(Dataset entries)
::::::::::

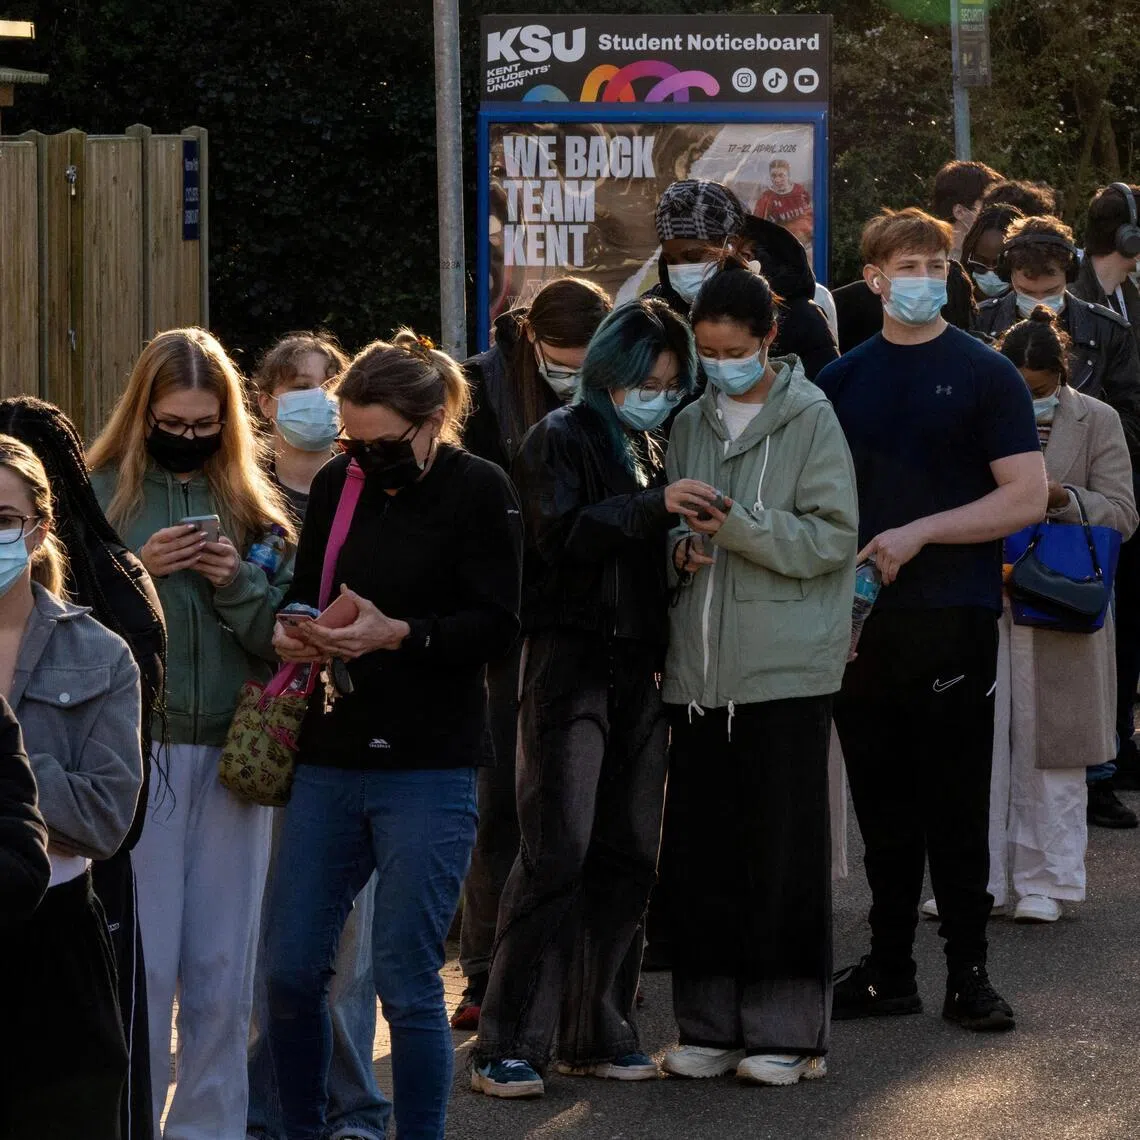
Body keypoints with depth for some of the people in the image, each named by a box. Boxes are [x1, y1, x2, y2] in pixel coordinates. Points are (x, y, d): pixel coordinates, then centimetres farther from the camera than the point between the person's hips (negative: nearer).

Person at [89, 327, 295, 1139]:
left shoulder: (251, 506, 10)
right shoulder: (101, 495, 0)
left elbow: (285, 638, 7)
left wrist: (238, 582, -10)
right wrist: (135, 573, -15)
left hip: (232, 756, 3)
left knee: (223, 972, 7)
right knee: (143, 967, -3)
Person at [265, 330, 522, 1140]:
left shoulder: (479, 490, -4)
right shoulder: (338, 485, 10)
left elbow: (497, 625, -9)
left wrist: (398, 635, -22)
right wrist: (294, 634, -5)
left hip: (429, 769, -5)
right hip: (330, 760, 5)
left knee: (408, 984, -3)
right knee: (291, 972, 4)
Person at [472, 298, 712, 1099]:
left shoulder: (654, 452, 17)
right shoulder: (564, 438, -3)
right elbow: (562, 533, -19)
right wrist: (656, 507, -27)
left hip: (640, 670, 7)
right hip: (572, 663, -7)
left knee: (628, 856, 7)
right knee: (558, 853, -11)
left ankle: (599, 1033, 15)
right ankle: (510, 1045, -10)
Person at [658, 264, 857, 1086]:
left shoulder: (811, 420, -3)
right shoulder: (692, 425, 13)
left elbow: (832, 537, -9)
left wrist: (738, 525, -20)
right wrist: (682, 547, -2)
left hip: (786, 670, -5)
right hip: (701, 669, 5)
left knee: (784, 852, -1)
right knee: (700, 849, 5)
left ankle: (787, 1030, 7)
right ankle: (712, 1024, 15)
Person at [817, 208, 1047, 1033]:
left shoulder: (985, 375, -1)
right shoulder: (843, 380, 11)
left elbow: (1027, 499, -8)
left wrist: (919, 532, -13)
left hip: (953, 618, -4)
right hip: (860, 618, 4)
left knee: (955, 805, -2)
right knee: (883, 808, 8)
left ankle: (969, 972, 6)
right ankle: (889, 970, 15)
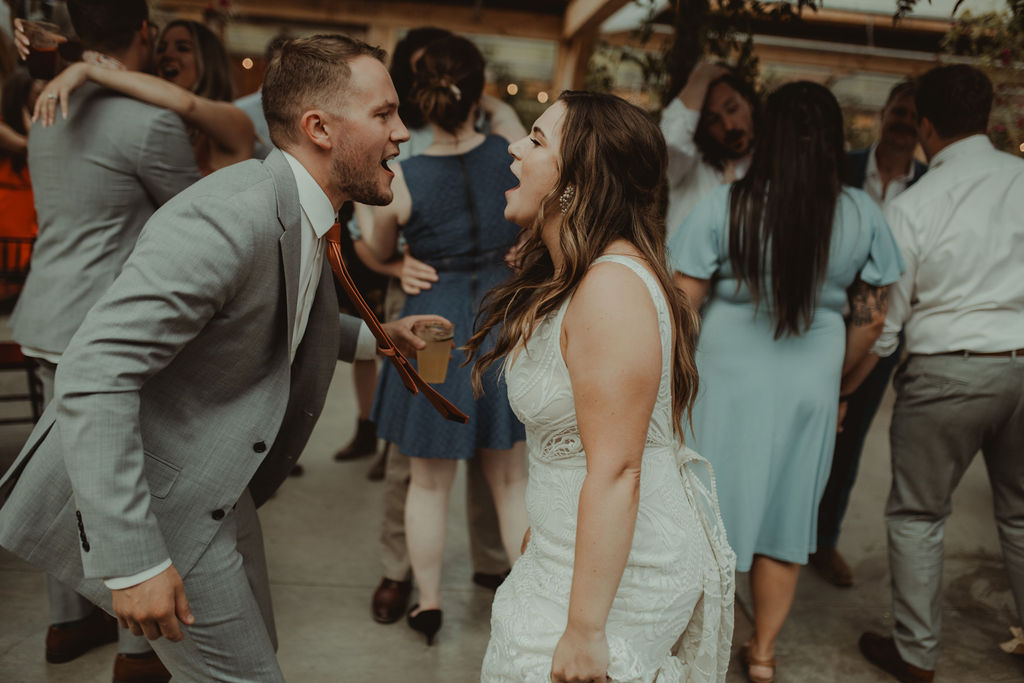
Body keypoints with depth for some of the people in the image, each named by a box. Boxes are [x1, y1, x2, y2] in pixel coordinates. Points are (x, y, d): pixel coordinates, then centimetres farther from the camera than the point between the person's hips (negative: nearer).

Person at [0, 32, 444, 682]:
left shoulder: (299, 214, 4)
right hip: (148, 501, -9)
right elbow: (94, 376, -32)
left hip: (212, 483, 10)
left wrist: (373, 336, 14)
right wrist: (132, 561, -31)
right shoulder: (232, 216, -28)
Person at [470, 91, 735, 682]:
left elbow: (615, 471, -27)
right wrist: (542, 528, 19)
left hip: (621, 571, -9)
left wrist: (583, 631, -22)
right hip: (572, 548, 9)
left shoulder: (612, 289, -25)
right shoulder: (572, 278, 7)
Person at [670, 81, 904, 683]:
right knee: (786, 515, 15)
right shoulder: (862, 214, -3)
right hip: (811, 384, 2)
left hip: (728, 377, -2)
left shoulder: (726, 205, -12)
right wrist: (838, 383, 16)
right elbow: (871, 319, 3)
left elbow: (682, 304, -11)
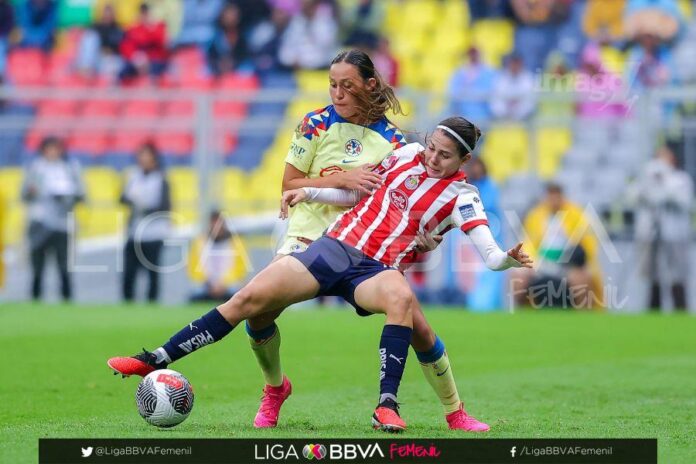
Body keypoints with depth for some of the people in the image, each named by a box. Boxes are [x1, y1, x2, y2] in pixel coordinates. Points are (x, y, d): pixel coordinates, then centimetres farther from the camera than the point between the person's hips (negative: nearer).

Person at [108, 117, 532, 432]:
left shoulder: (461, 198, -3)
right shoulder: (409, 155, 8)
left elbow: (490, 254, -16)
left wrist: (509, 258, -38)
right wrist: (308, 193, 11)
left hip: (376, 271, -4)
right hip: (335, 246, 4)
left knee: (401, 297, -41)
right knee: (250, 299, -8)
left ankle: (387, 406, -38)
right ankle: (157, 360, -1)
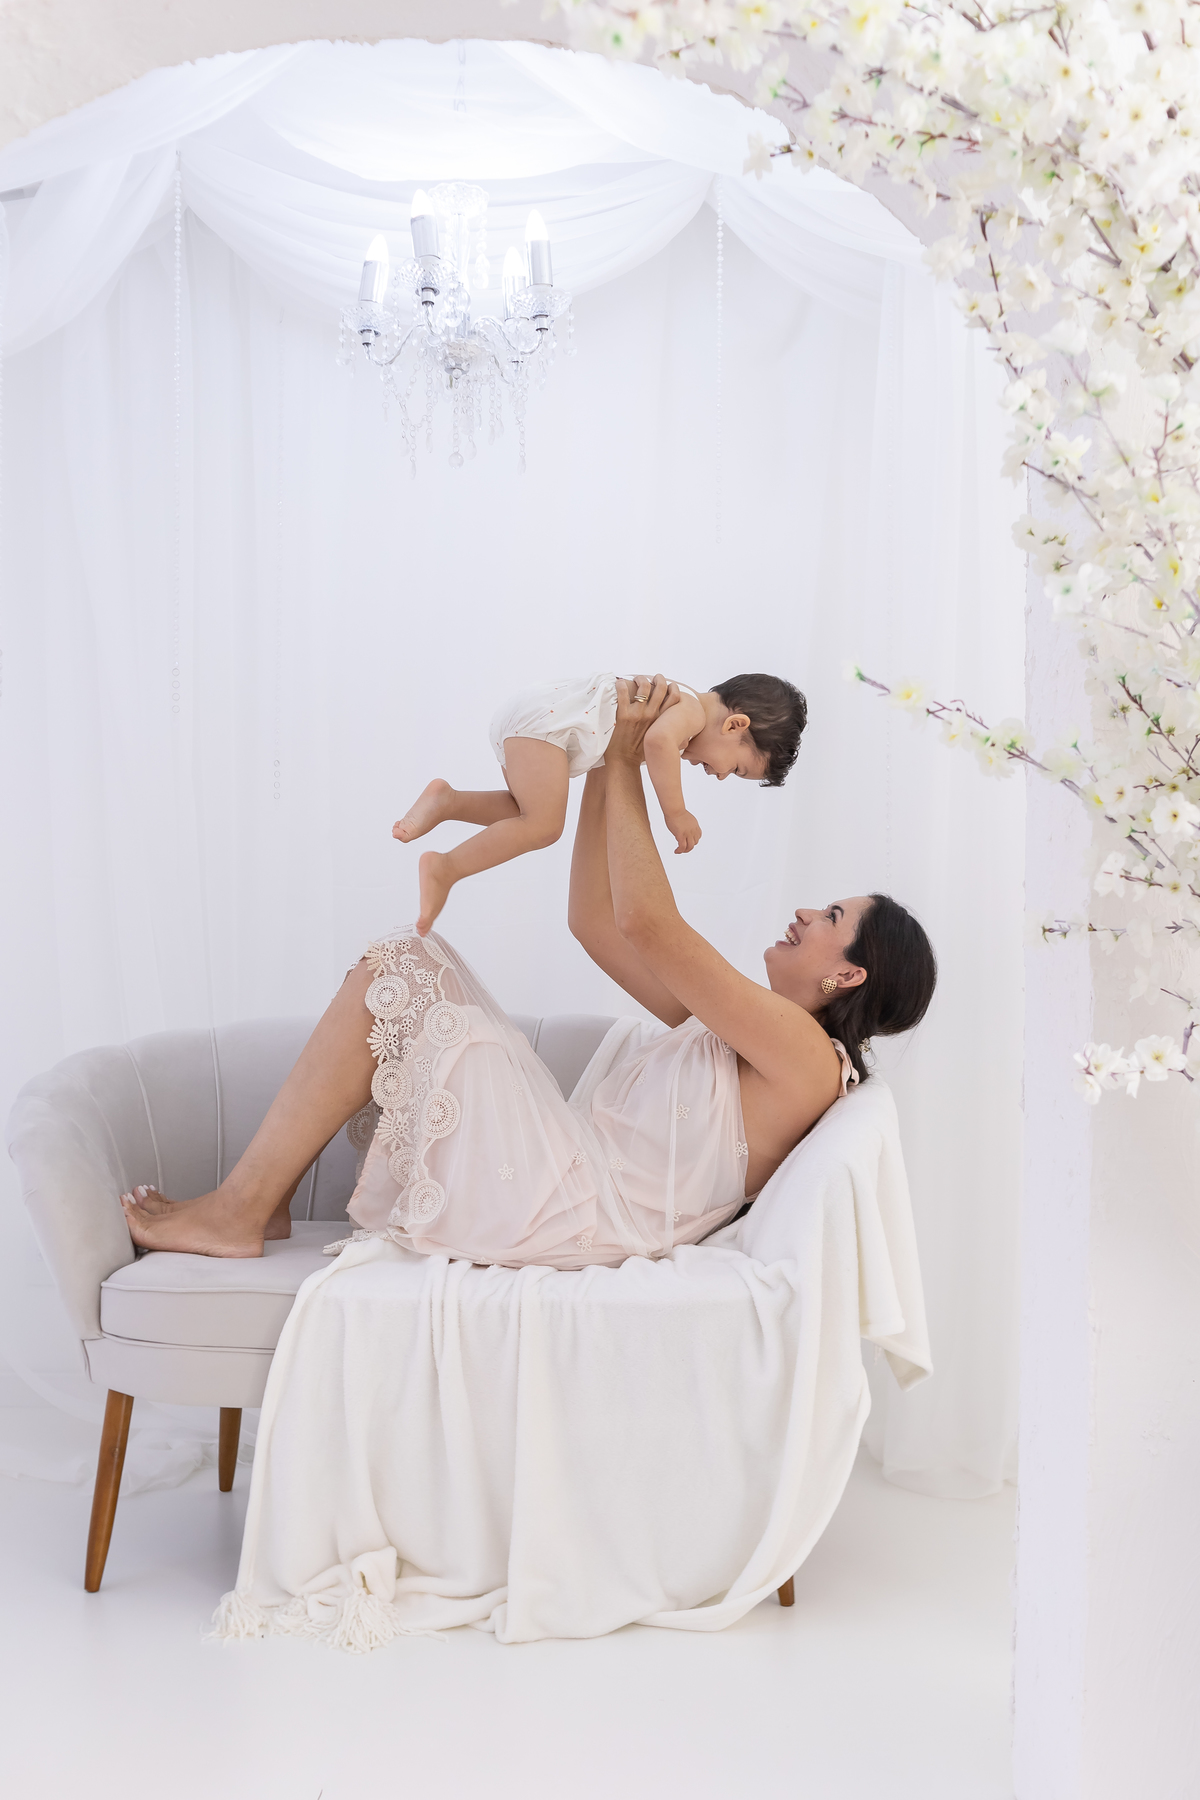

::::::::::

§ EXERCISE DESCRIPTION
All pictures are to be skipped; the lines from the first line of the records through the line containing "left ankle: (599, 1033, 15)" are to be repeated exactly, both ends included.

§ WRITTEN RESPONSE
Body keypoints with depth for some of the people in the image, each named by a box. Boxes are [x1, y1, x2, y2] in pixel coordinates. Points are (x, y, d): pixel coordinates, then centimetres farther from the camera than the point between the person's hips (negative: nearer).

Person at [89, 327, 295, 1139]:
left shoulder: (251, 506, 10)
right shoulder: (101, 495, 0)
left elbow: (285, 638, 7)
left wrist: (238, 582, -10)
right wrist: (135, 573, -15)
left hip: (232, 756, 3)
left knee: (223, 972, 7)
right knee: (143, 967, -3)
Person at [265, 330, 522, 1140]:
left shoulder: (479, 490, -4)
right shoulder: (338, 485, 10)
left elbow: (497, 625, -9)
left wrist: (398, 635, -22)
right wrist: (294, 634, -5)
left hip: (429, 769, -5)
right hip: (330, 760, 5)
left knee: (408, 984, -3)
right knee: (291, 972, 4)
Person at [472, 298, 712, 1099]:
left shoulder: (654, 452, 17)
right shoulder: (564, 438, -3)
right elbow: (562, 533, -19)
right wrist: (656, 507, -27)
left hip: (640, 670, 7)
right hip: (572, 663, -7)
left knee: (628, 856, 7)
right knee: (558, 853, -11)
left ankle: (599, 1033, 15)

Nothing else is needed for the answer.